==== ARTICLE
5. JOHNNY ENGLISH REBORN
(October 7 release)
Johnny English is one of those films that everyone wants a sequel to - at least, I as a ten-year-old wanted a sequel to it. Sure, it's nothing groundbreaking, but it was a parody with a plot, a budget, John Malkovich as a French madman and benefitting from Rowan Atkinson's physical comedy prowess. It also reminded me a bit of the late Leslie Nielsen's turn in Spy Hard and the Naked Gun movies. However, after two or three years, it looked like it wasn't going to happen. But now, eight years after the release of the first film, bumbling MI7 agent Johnny English has returned, and is living in a Tibetian cave in self-exile after messing up a job in Mozambique. However, he is called out of hiding to foil an assassination attempt on the Chinese Premier, and he's dragged along with him Gillian Anderson and Rosamund Pike. Agent Scully? Miranda Frost? Also, Johnny English was an infantile character to begin with - I would hate to see him being "reborn".


6. LIMITLESS
(March 18 release)
========
==== SUPPLIED INFORMATION
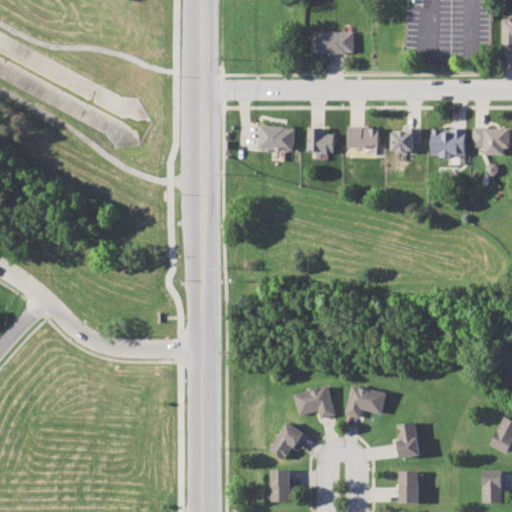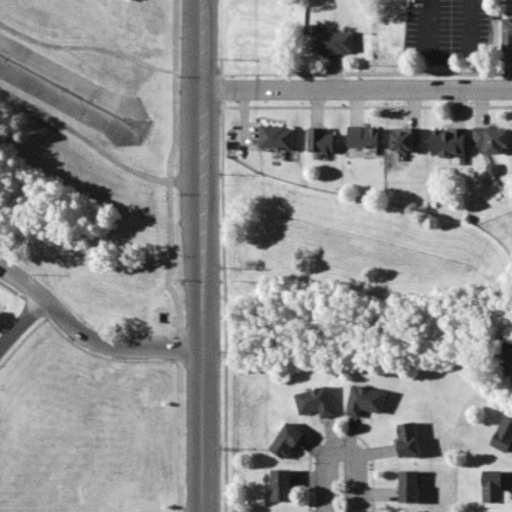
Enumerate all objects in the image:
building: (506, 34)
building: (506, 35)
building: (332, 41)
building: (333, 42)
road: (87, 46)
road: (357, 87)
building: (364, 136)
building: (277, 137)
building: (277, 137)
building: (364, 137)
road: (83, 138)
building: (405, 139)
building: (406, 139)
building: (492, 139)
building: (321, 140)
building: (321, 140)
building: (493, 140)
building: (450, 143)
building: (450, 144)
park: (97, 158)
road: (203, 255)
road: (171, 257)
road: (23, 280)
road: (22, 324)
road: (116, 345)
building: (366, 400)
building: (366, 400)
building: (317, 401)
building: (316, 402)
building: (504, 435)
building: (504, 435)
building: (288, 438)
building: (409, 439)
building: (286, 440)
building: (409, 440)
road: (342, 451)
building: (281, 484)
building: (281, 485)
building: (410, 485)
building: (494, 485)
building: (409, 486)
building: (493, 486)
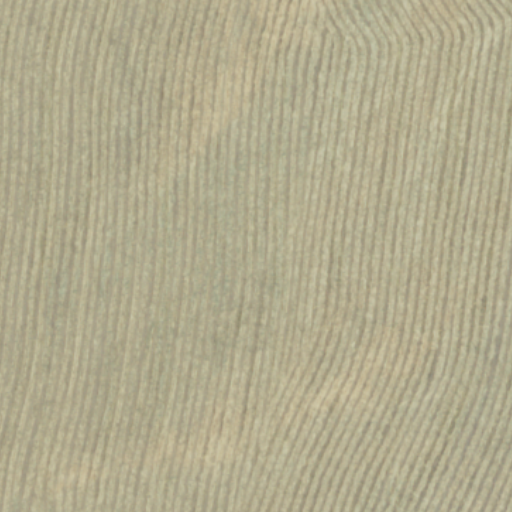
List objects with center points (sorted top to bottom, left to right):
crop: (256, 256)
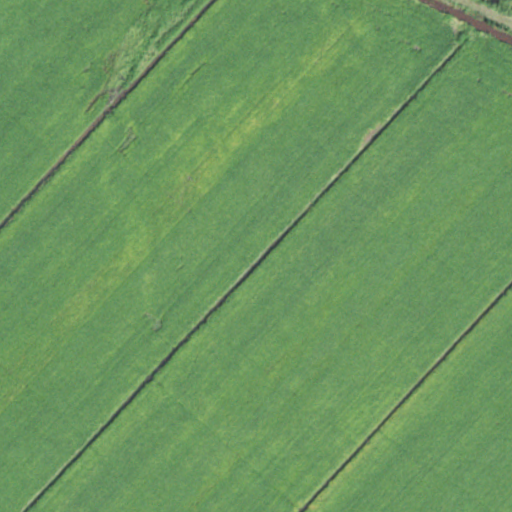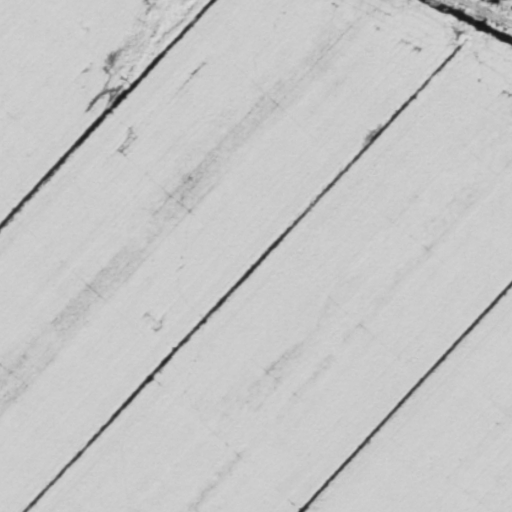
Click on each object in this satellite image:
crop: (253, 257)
========
==== SUPPLIED INFORMATION
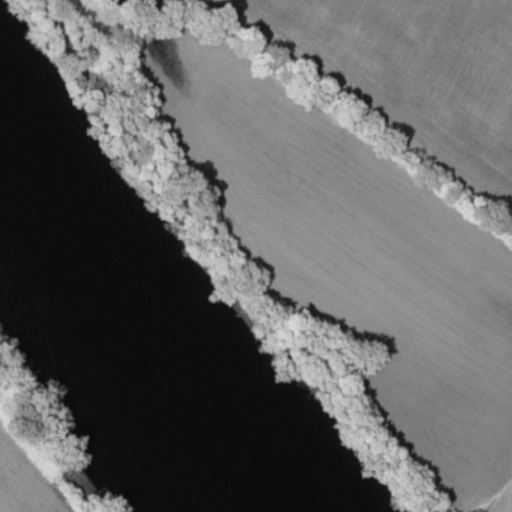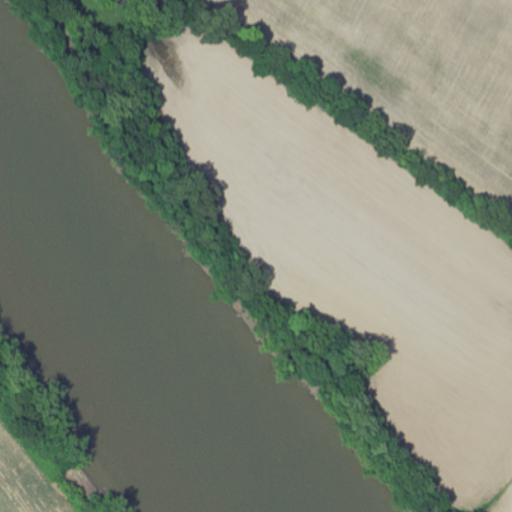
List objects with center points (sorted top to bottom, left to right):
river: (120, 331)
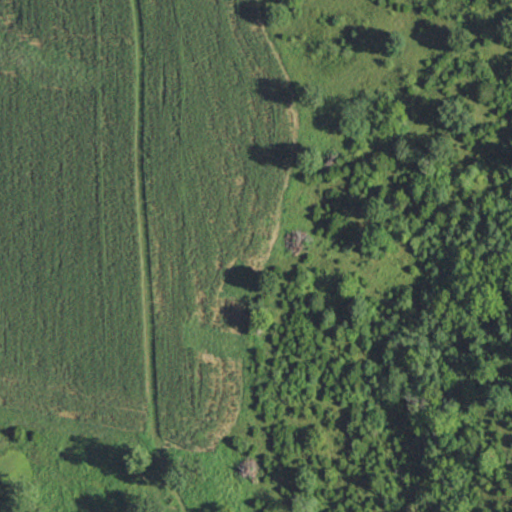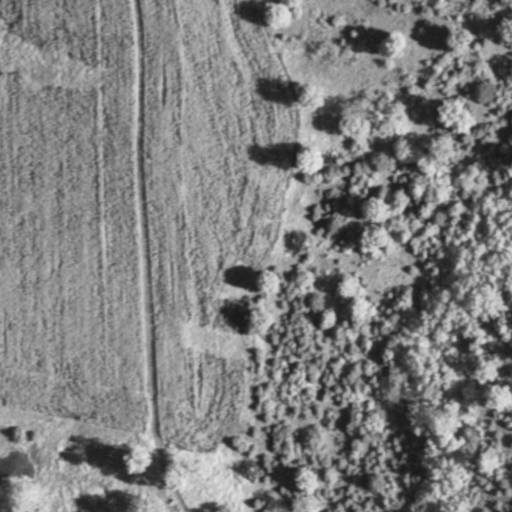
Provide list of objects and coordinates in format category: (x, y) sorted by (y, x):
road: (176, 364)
========
> **GOALS**:
[A] In the film preview, where did Johnny English mess up a job before going into self-exile?
[B] Continue the film preview from the point where it stops.
The entries are separate material and have no connection to the film preview.

> **ANSWERS TO THE TASKS**:
[A] In Mozambique.

[B]
Okay, this one you probably have heard of, because it is less than a month away from being released. Based on Alan Glynn's novel "The Dark Fields", it has a fairly interesting concept - a slacker is given a miracle pill that unlocks the full potential of his brain, granting him superhuman intelligence, prescience and in turn success, wealth and women. However, a shady business mogul wants to know his secret- and will stop at nothing to discover it. Bradley Cooper plays the slacker-turned-genius, and recent recipient of the Cecile B. Demille Lifetime Achievement Award at the Golden Globes, Robert De Niro, is the business mogul. This looks like an interesting film, but doesn't seem like it will be more than an above-average techno-thriller. Still, it's good to see Bradley Cooper using that charm in something other than a comedy (he has more range than people give him credit for) and Robert De Niro in a film that does not co-star Billy Crystal, Eddie Murphy or Ben Stiller. Maybe he took the miracle drug and wised up.

7. MR. POPPER'S PENGUINS
(June 17 release)
Whoops, wrong photo...
that's better.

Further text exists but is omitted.